Faktor-faktor yang mempengaruhi Acetobacter xylinum mengalami
pertumbuhan adalah nutrisi, sumber karbon, sumber nitrogen, serta tingkat
keasaman media temperatur yang digunakan, dan udara (oksigen). Senyawa
karbon yang dibutuhkan dalam fermentasi nata berasal dari monosakarida dan
disakarida. Sumber dari karbon ini yang paling banyak digunakan adalah gula.
Sumber nitrogen bisa berasal dari bahan anorganik seperti ZA, urea, dsb.  Tetapi
bahan yang terbaik tentunya adalah bahan alami dari medium yang disarankan
adalah santan kelapa. Meskipun bakteri Acetobacter xylinum dapat tumbuh pada
pH 3,5 – 7,5, namun akan tumbuh optimal bila pH nya 4,3. Sedangkan suhu ideal
bagi pertumbuhan bakteri Acetobacter xylinum pada suhu 28 – 310C. Bakteri ini
sangat memerlukan oksigen, sehingga dalam fermentasi tidak perlu ditutup rapat
namun hanya ditutup untuk mencegah kotoran masuk kedalam media yang dapat
mengakibatkan kontaminasi.
Setelah mengetahui proses pembuatan nata de coco, kita menjadi tau
bagaimana cara pembuatannya. Selanjutnya, kita akan membahas kandungan gizi
yang ada dalam nata de coco. Menurut penelitian yang dilakukan oleh Puslitbang
Biologi LIPI, kandungan gizi nata de coco per 100 gram nata mengandung 80%
air, 20 gram karbohidrat, 146 kal kalori, 20 gram lemak, 12 mg Kalsium, 2 mg
Fosfor dan 0,5 mg Ferrum (besi). Sedangkan kandungan gizi 100 gram nata de
coco yang dikonsumsi dengan sirup adalah 67,7% air, 12 mg Kalsium, 0,2%
lemak, 2 mg Fosfor (jumlah yang sama untuk vitamin B1 dan Protein), 5 mg zat
besi dan 0,01 ng (mikrogram) Riboflavin.
Kandungan nutrisi dalam nata de coco memang tidak terlalu tinggi, terutama
kalori. Maka dari itu, nata de coco baik untuk dikonsumsi oleh orang yang
menjalani diet rendah kalori. Apalagi, nata de coco kaya akan serat yang
bermanfaat untuk melancarkan pencernaan. Serat nata de coco terdiri dari dua
macam yaitu serat larut air yang berfungsi untuk mengikat kadar air, menyerap
karbohidrat dan melambatkan proses penyerapan glukosa. Serat yang lain
bernama serat tidal larut air fungsinya untuk melancarkan saluran cerna.

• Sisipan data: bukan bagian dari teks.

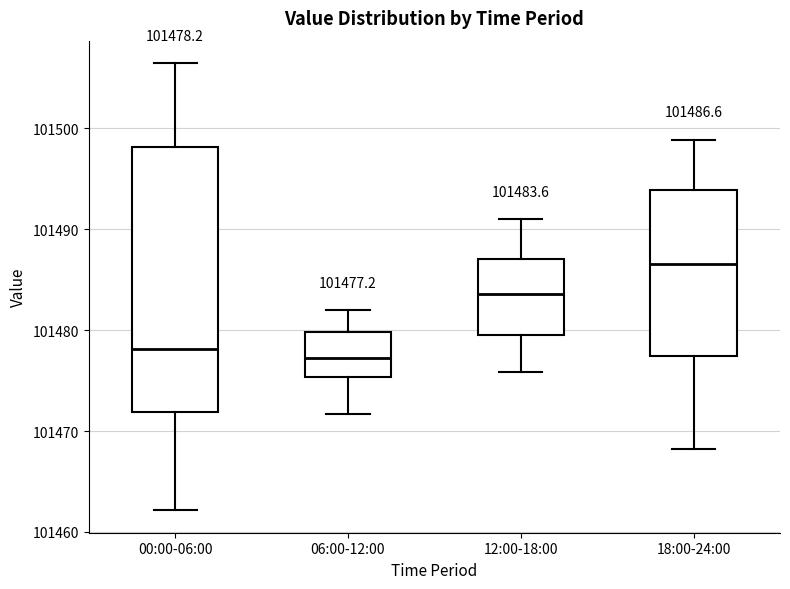

Which box has the highest median line?

18:00-24:00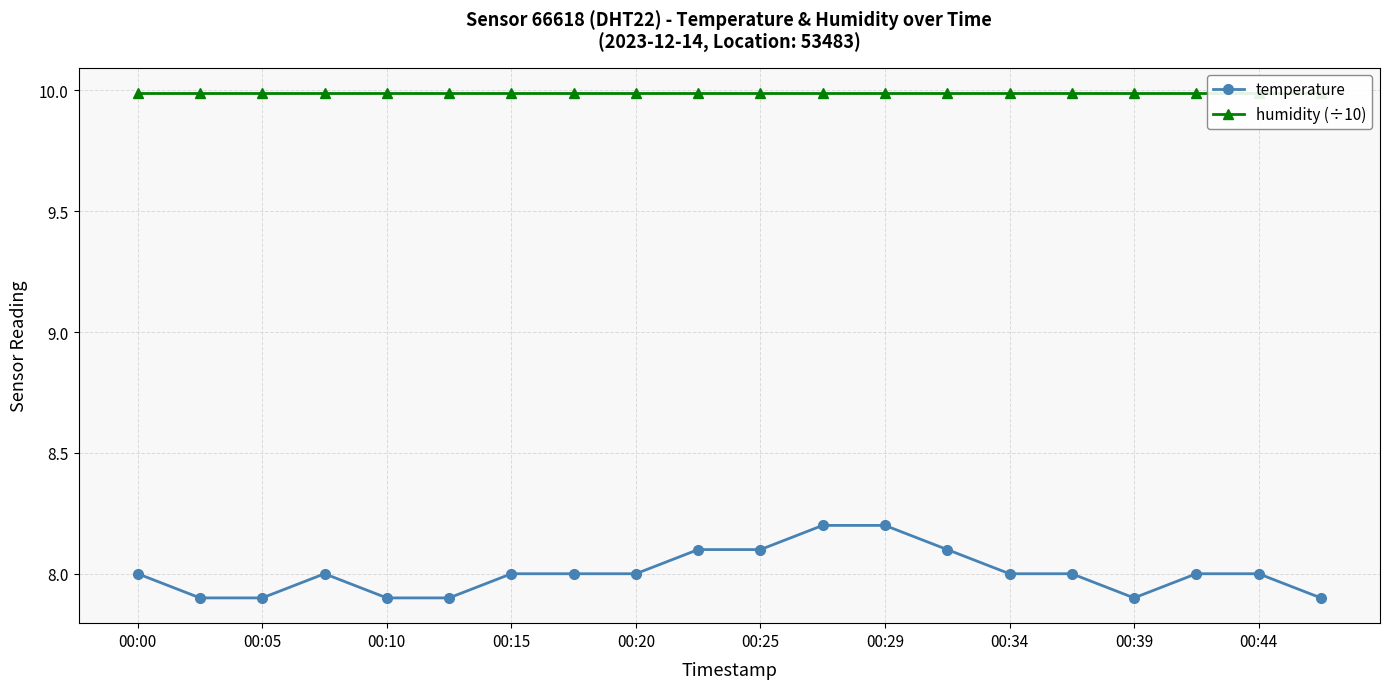

What is the lowest value of the temperature series?

7.9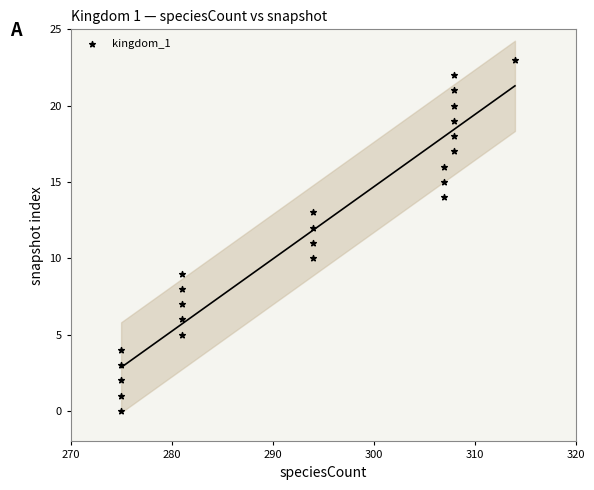

What is the range of Y values (max minus min)?

23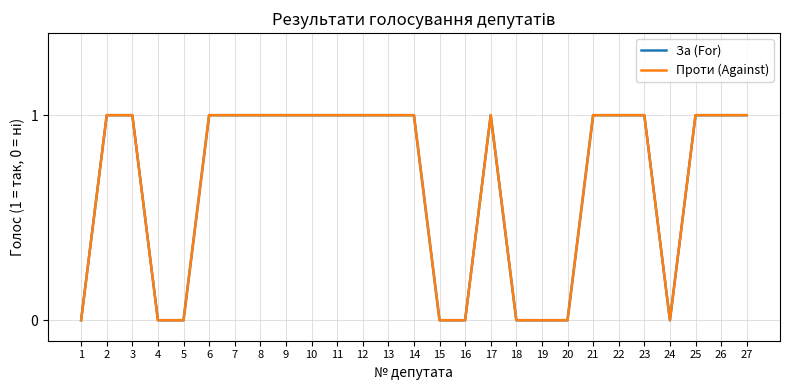

True or false: За (For) has more than 0 points higher than both neighbors.

True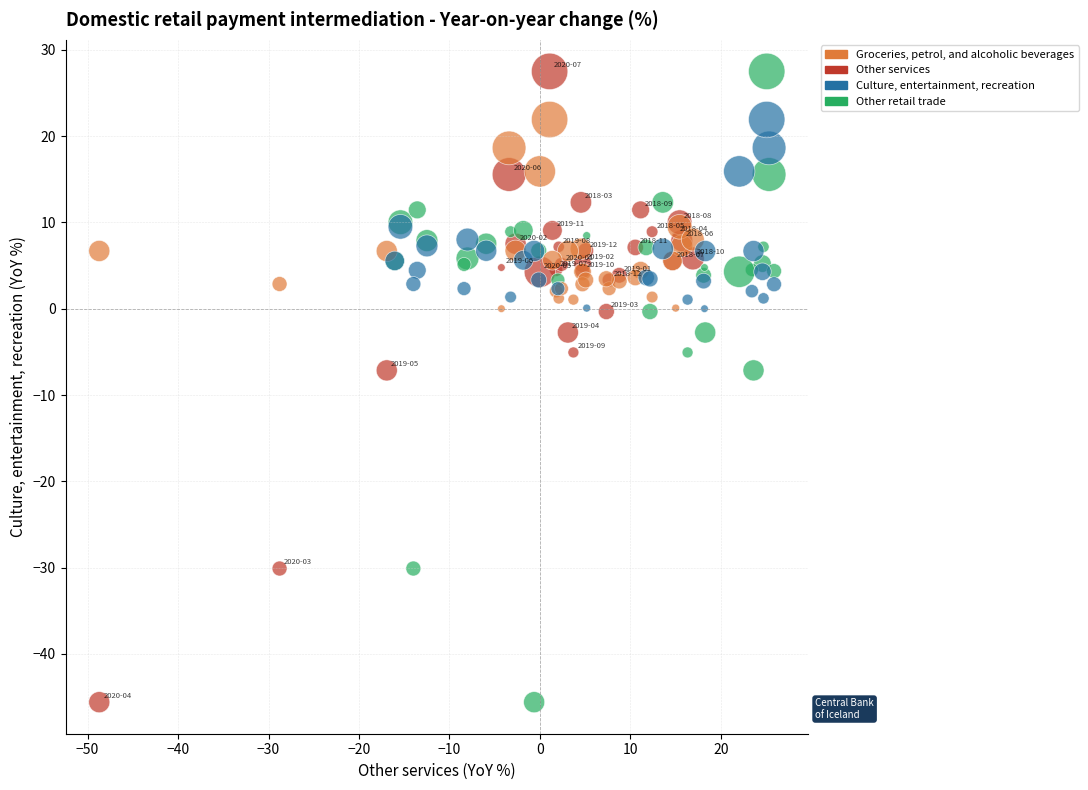

What are all the series names shown in the legend?

Groceries, petrol, and alcoholic beverages, Other services, Culture, entertainment, recreation, Other retail trade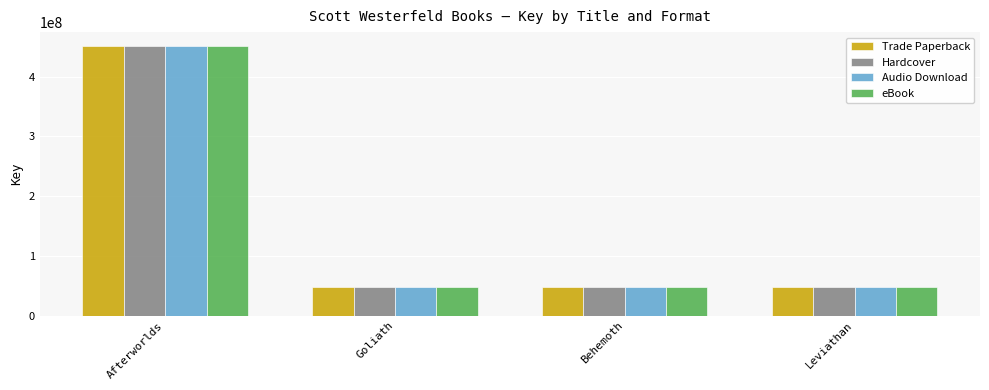

How many data points does each series have?

4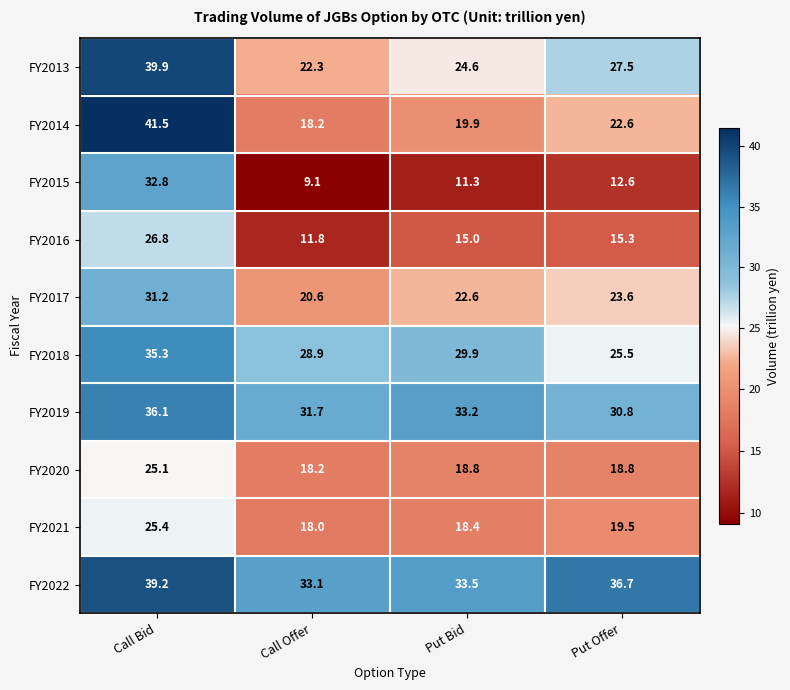

Which series has the largest total across all categories?

FY2022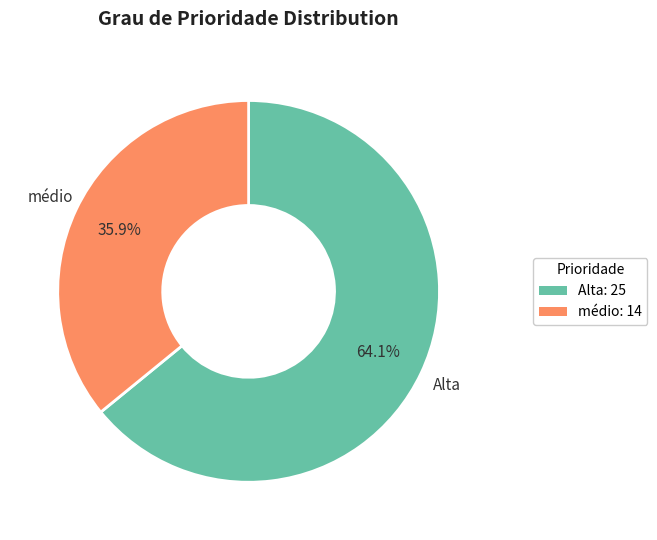

Between Alta and médio, which is larger?

Alta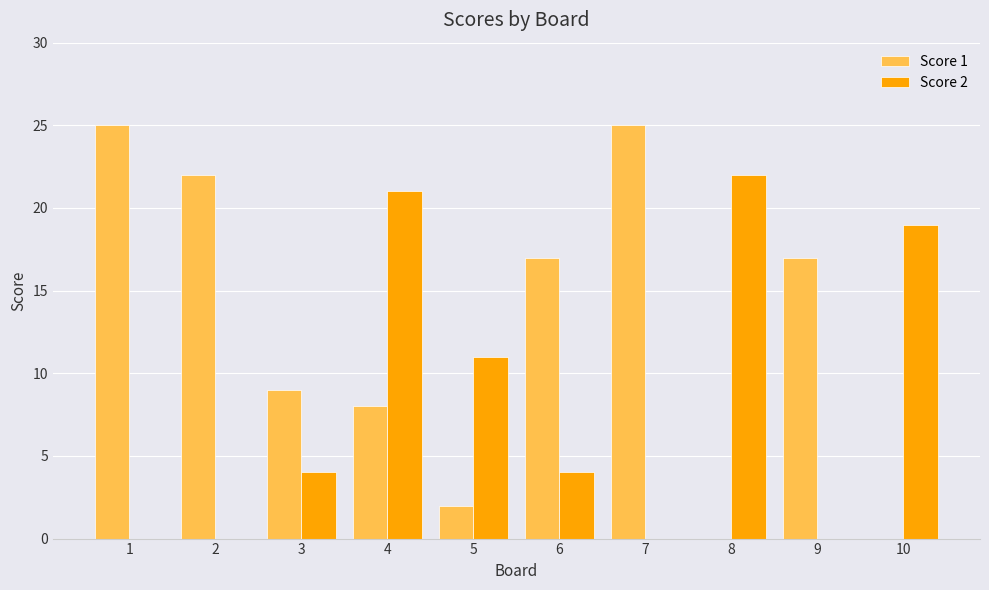

At which label does Score 1 first exceed 17?

1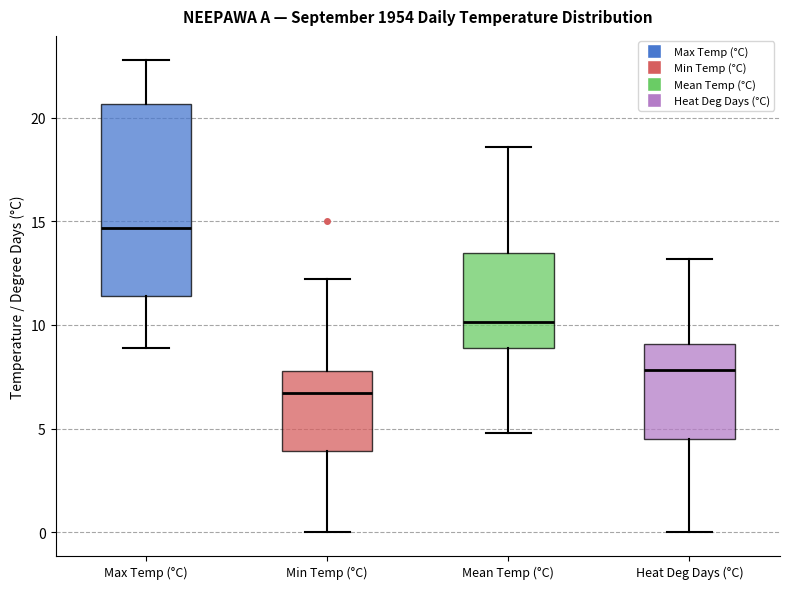

Which box is the tallest, from its lower edge to its upper edge?

Max Temp (°C)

Karena produk nata de coco terbilang rendah nutrisi, banyak produsen nata de
coco melakukan fortifikasi pangan. Fortifikasi pangan adalah proses penampahan
satu atau lebih nutrisi (zat gizi) ke dalam suatu makanan. Misalnya penambahan
zat besi pada produk mie instan, permen dan tepung. Gunanya untuk mencegah
defisiensi (kekurangan) nutrisi pada masyarakat akibat kecenderungan masyarakat
untuk mengkonsumsi makanan kemasan yang rendah nutrisi.
Nata de coco pun mengalami fortifikasi beberapa vitamin dan mineral,
gunanya untuk meningkatkan nilai gizi dan mampu bersaing dengan produk
bernutrisi lainnya. Beberapa vitamin dan mineral ditambahkan dalam kandungan
gizi nata de coco seperti vitamin C, vitamin B1, riboflavin, kalsium, fosfor dan
lainnya. Zat-zat vitamin dan mineral ini bersifat stabil dalam suhu kamar yaitu 20
sampai 25 derajat Celcius selama 11 bulan atau lebih. Selain itu agar konsumen
dapat menerima produk nata de coco ini, produsen menambahkan ekstrak perisa
atau essens seperti jeruk, vanilla, stroberi, dan lain-lain.